(Beginning of DATA PROVIDED)

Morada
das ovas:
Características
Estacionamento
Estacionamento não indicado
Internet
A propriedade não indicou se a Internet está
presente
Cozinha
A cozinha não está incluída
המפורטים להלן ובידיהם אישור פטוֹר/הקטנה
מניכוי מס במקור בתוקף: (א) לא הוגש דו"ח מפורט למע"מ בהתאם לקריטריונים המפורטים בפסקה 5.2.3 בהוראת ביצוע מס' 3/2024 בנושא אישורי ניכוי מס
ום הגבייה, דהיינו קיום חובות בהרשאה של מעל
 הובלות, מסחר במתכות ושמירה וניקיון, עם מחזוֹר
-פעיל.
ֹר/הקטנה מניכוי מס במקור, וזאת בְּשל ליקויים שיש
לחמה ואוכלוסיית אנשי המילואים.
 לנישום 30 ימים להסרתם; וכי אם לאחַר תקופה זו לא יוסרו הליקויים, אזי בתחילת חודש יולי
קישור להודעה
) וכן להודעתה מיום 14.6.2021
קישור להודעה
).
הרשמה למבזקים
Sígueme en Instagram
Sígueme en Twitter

(End of DATA PROVIDED)

* [PROBLEM REQUIREMENTS] Return every line of the listing above verbatim, keeping the original order and line breaks.

* [SOLUTION TO THE PROBLEM]
Morada
das ovas:
Características
Estacionamento
Estacionamento não indicado
Internet
A propriedade não indicou se a Internet está
presente
Cozinha
A cozinha não está incluída
המפורטים להלן ובידיהם אישור פטוֹר/הקטנה
מניכוי מס במקור בתוקף: (א) לא הוגש דו"ח מפורט למע"מ בהתאם לקריטריונים המפורטים בפסקה 5.2.3 בהוראת ביצוע מס' 3/2024 בנושא אישורי ניכוי מס
ום הגבייה, דהיינו קיום חובות בהרשאה של מעל
 הובלות, מסחר במתכות ושמירה וניקיון, עם מחזוֹר
-פעיל.
ֹר/הקטנה מניכוי מס במקור, וזאת בְּשל ליקויים שיש
לחמה ואוכלוסיית אנשי המילואים.
 לנישום 30 ימים להסרתם; וכי אם לאחַר תקופה זו לא יוסרו הליקויים, אזי בתחילת חודש יולי
קישור להודעה
) וכן להודעתה מיום 14.6.2021
קישור להודעה
).
הרשמה למבזקים
Sígueme en Instagram
Sígueme en Twitter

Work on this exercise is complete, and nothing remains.